** Start of Given entries **

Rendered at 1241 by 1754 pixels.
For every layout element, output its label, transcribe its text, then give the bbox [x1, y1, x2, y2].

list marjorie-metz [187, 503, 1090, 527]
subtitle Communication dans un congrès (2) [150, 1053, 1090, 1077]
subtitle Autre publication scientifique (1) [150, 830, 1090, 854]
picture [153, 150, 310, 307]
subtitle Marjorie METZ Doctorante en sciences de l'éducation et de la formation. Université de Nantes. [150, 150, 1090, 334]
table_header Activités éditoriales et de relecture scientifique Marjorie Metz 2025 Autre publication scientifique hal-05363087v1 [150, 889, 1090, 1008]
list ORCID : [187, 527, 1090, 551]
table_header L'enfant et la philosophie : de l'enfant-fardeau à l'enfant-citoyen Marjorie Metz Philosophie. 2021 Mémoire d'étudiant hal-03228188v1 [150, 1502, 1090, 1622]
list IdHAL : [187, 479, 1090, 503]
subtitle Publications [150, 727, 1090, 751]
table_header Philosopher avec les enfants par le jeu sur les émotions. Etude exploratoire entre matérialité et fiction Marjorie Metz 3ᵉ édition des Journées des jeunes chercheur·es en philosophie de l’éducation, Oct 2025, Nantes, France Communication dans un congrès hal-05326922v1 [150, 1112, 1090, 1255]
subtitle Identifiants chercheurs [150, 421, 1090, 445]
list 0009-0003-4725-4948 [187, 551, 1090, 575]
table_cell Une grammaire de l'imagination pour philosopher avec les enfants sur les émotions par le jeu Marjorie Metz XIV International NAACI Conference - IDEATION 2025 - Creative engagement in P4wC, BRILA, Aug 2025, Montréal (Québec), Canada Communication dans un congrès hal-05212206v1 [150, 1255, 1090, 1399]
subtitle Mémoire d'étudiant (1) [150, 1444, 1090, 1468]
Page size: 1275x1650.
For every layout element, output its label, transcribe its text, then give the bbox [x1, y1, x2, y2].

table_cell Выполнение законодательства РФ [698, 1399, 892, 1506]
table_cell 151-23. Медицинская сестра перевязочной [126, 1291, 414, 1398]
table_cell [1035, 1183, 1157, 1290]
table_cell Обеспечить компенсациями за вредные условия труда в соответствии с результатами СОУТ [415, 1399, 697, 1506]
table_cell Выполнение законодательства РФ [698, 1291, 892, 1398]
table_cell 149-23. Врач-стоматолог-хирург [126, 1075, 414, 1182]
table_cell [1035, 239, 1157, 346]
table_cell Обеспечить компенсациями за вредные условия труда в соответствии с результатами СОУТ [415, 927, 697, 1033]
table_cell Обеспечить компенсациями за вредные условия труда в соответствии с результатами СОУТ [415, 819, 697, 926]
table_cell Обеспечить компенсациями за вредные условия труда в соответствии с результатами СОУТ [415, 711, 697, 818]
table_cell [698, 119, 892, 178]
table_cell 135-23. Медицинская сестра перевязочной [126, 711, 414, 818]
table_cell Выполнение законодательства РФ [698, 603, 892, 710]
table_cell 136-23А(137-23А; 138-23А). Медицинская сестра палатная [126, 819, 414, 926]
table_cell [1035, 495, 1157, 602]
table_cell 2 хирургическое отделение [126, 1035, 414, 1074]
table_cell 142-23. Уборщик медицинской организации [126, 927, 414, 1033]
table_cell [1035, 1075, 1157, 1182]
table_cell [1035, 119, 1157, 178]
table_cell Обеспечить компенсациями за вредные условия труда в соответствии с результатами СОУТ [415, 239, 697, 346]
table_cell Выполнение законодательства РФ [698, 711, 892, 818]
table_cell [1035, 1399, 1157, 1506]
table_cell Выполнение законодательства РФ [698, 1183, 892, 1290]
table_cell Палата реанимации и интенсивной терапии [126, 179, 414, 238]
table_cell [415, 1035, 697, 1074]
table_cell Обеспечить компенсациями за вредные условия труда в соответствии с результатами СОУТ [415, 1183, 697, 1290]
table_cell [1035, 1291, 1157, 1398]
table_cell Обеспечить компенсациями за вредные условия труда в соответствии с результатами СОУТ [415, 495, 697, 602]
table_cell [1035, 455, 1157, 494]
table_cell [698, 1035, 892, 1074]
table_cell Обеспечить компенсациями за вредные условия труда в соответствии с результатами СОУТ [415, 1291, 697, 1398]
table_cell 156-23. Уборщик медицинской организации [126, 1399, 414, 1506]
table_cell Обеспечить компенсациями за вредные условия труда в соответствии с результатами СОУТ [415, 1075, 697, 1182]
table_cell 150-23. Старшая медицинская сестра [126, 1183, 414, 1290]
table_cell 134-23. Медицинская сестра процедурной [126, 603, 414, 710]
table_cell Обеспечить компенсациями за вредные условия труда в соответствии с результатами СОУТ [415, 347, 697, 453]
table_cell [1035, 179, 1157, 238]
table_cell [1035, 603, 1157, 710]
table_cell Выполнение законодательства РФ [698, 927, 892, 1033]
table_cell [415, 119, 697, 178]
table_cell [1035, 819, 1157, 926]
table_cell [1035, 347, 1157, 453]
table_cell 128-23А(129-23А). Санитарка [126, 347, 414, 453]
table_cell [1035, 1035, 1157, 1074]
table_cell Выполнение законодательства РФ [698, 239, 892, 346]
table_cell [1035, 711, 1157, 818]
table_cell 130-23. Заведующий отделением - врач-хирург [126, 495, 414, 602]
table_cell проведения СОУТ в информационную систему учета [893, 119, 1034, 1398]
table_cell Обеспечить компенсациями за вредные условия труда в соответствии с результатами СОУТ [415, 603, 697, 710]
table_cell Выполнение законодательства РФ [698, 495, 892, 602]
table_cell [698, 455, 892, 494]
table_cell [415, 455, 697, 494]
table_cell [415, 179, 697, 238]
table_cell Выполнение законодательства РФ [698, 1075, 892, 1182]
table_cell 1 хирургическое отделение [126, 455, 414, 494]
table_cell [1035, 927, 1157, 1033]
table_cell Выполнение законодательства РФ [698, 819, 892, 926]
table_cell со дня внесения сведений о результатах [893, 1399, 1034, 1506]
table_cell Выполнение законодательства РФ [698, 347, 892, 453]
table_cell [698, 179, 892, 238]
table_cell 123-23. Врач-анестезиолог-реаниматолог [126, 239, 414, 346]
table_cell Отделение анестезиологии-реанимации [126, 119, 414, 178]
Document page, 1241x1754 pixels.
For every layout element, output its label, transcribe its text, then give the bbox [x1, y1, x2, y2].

** End of Given entries **

> [Exercise instructions] Reproduce every one of the lines above word for word, with nothing changed, added, or left out.

> [Solution for this exercise]
Rendered at 1241 by 1754 pixels.
For every layout element, output its label, transcribe its text, then give the bbox [x1, y1, x2, y2].

list marjorie-metz [187, 503, 1090, 527]
subtitle Communication dans un congrès (2) [150, 1053, 1090, 1077]
subtitle Autre publication scientifique (1) [150, 830, 1090, 854]
picture [153, 150, 310, 307]
subtitle Marjorie METZ Doctorante en sciences de l'éducation et de la formation. Université de Nantes. [150, 150, 1090, 334]
table_header Activités éditoriales et de relecture scientifique Marjorie Metz 2025 Autre publication scientifique hal-05363087v1 [150, 889, 1090, 1008]
list ORCID : [187, 527, 1090, 551]
table_header L'enfant et la philosophie : de l'enfant-fardeau à l'enfant-citoyen Marjorie Metz Philosophie. 2021 Mémoire d'étudiant hal-03228188v1 [150, 1502, 1090, 1622]
list IdHAL : [187, 479, 1090, 503]
subtitle Publications [150, 727, 1090, 751]
table_header Philosopher avec les enfants par le jeu sur les émotions. Etude exploratoire entre matérialité et fiction Marjorie Metz 3ᵉ édition des Journées des jeunes chercheur·es en philosophie de l’éducation, Oct 2025, Nantes, France Communication dans un congrès hal-05326922v1 [150, 1112, 1090, 1255]
subtitle Identifiants chercheurs [150, 421, 1090, 445]
list 0009-0003-4725-4948 [187, 551, 1090, 575]
table_cell Une grammaire de l'imagination pour philosopher avec les enfants sur les émotions par le jeu Marjorie Metz XIV International NAACI Conference - IDEATION 2025 - Creative engagement in P4wC, BRILA, Aug 2025, Montréal (Québec), Canada Communication dans un congrès hal-05212206v1 [150, 1255, 1090, 1399]
subtitle Mémoire d'étudiant (1) [150, 1444, 1090, 1468]
Page size: 1275x1650.
For every layout element, output its label, transcribe its text, then give the bbox [x1, y1, x2, y2].

table_cell Выполнение законодательства РФ [698, 1399, 892, 1506]
table_cell 151-23. Медицинская сестра перевязочной [126, 1291, 414, 1398]
table_cell [1035, 1183, 1157, 1290]
table_cell Обеспечить компенсациями за вредные условия труда в соответствии с результатами СОУТ [415, 1399, 697, 1506]
table_cell Выполнение законодательства РФ [698, 1291, 892, 1398]
table_cell 149-23. Врач-стоматолог-хирург [126, 1075, 414, 1182]
table_cell [1035, 239, 1157, 346]
table_cell Обеспечить компенсациями за вредные условия труда в соответствии с результатами СОУТ [415, 927, 697, 1033]
table_cell Обеспечить компенсациями за вредные условия труда в соответствии с результатами СОУТ [415, 819, 697, 926]
table_cell Обеспечить компенсациями за вредные условия труда в соответствии с результатами СОУТ [415, 711, 697, 818]
table_cell [698, 119, 892, 178]
table_cell 135-23. Медицинская сестра перевязочной [126, 711, 414, 818]
table_cell Выполнение законодательства РФ [698, 603, 892, 710]
table_cell 136-23А(137-23А; 138-23А). Медицинская сестра палатная [126, 819, 414, 926]
table_cell [1035, 495, 1157, 602]
table_cell 2 хирургическое отделение [126, 1035, 414, 1074]
table_cell 142-23. Уборщик медицинской организации [126, 927, 414, 1033]
table_cell [1035, 1075, 1157, 1182]
table_cell [1035, 119, 1157, 178]
table_cell Обеспечить компенсациями за вредные условия труда в соответствии с результатами СОУТ [415, 239, 697, 346]
table_cell Выполнение законодательства РФ [698, 711, 892, 818]
table_cell [1035, 1399, 1157, 1506]
table_cell Выполнение законодательства РФ [698, 1183, 892, 1290]
table_cell Палата реанимации и интенсивной терапии [126, 179, 414, 238]
table_cell [415, 1035, 697, 1074]
table_cell Обеспечить компенсациями за вредные условия труда в соответствии с результатами СОУТ [415, 1183, 697, 1290]
table_cell [1035, 1291, 1157, 1398]
table_cell Обеспечить компенсациями за вредные условия труда в соответствии с результатами СОУТ [415, 495, 697, 602]
table_cell [1035, 455, 1157, 494]
table_cell [698, 1035, 892, 1074]
table_cell Обеспечить компенсациями за вредные условия труда в соответствии с результатами СОУТ [415, 1291, 697, 1398]
table_cell 156-23. Уборщик медицинской организации [126, 1399, 414, 1506]
table_cell Обеспечить компенсациями за вредные условия труда в соответствии с результатами СОУТ [415, 1075, 697, 1182]
table_cell 150-23. Старшая медицинская сестра [126, 1183, 414, 1290]
table_cell 134-23. Медицинская сестра процедурной [126, 603, 414, 710]
table_cell Обеспечить компенсациями за вредные условия труда в соответствии с результатами СОУТ [415, 347, 697, 453]
table_cell [1035, 179, 1157, 238]
table_cell [1035, 603, 1157, 710]
table_cell Выполнение законодательства РФ [698, 927, 892, 1033]
table_cell [415, 119, 697, 178]
table_cell [1035, 819, 1157, 926]
table_cell [1035, 347, 1157, 453]
table_cell 128-23А(129-23А). Санитарка [126, 347, 414, 453]
table_cell [1035, 1035, 1157, 1074]
table_cell Выполнение законодательства РФ [698, 239, 892, 346]
table_cell [1035, 711, 1157, 818]
table_cell 130-23. Заведующий отделением - врач-хирург [126, 495, 414, 602]
table_cell проведения СОУТ в информационную систему учета [893, 119, 1034, 1398]
table_cell Обеспечить компенсациями за вредные условия труда в соответствии с результатами СОУТ [415, 603, 697, 710]
table_cell Выполнение законодательства РФ [698, 495, 892, 602]
table_cell [698, 455, 892, 494]
table_cell [415, 455, 697, 494]
table_cell [415, 179, 697, 238]
table_cell Выполнение законодательства РФ [698, 1075, 892, 1182]
table_cell 1 хирургическое отделение [126, 455, 414, 494]
table_cell [1035, 927, 1157, 1033]
table_cell Выполнение законодательства РФ [698, 819, 892, 926]
table_cell со дня внесения сведений о результатах [893, 1399, 1034, 1506]
table_cell Выполнение законодательства РФ [698, 347, 892, 453]
table_cell [698, 179, 892, 238]
table_cell 123-23. Врач-анестезиолог-реаниматолог [126, 239, 414, 346]
table_cell Отделение анестезиологии-реанимации [126, 119, 414, 178]
Document page, 1241x1754 pixels.
For every layout element, output its label, transcribe its text, then give the bbox [x1, y1, x2, y2].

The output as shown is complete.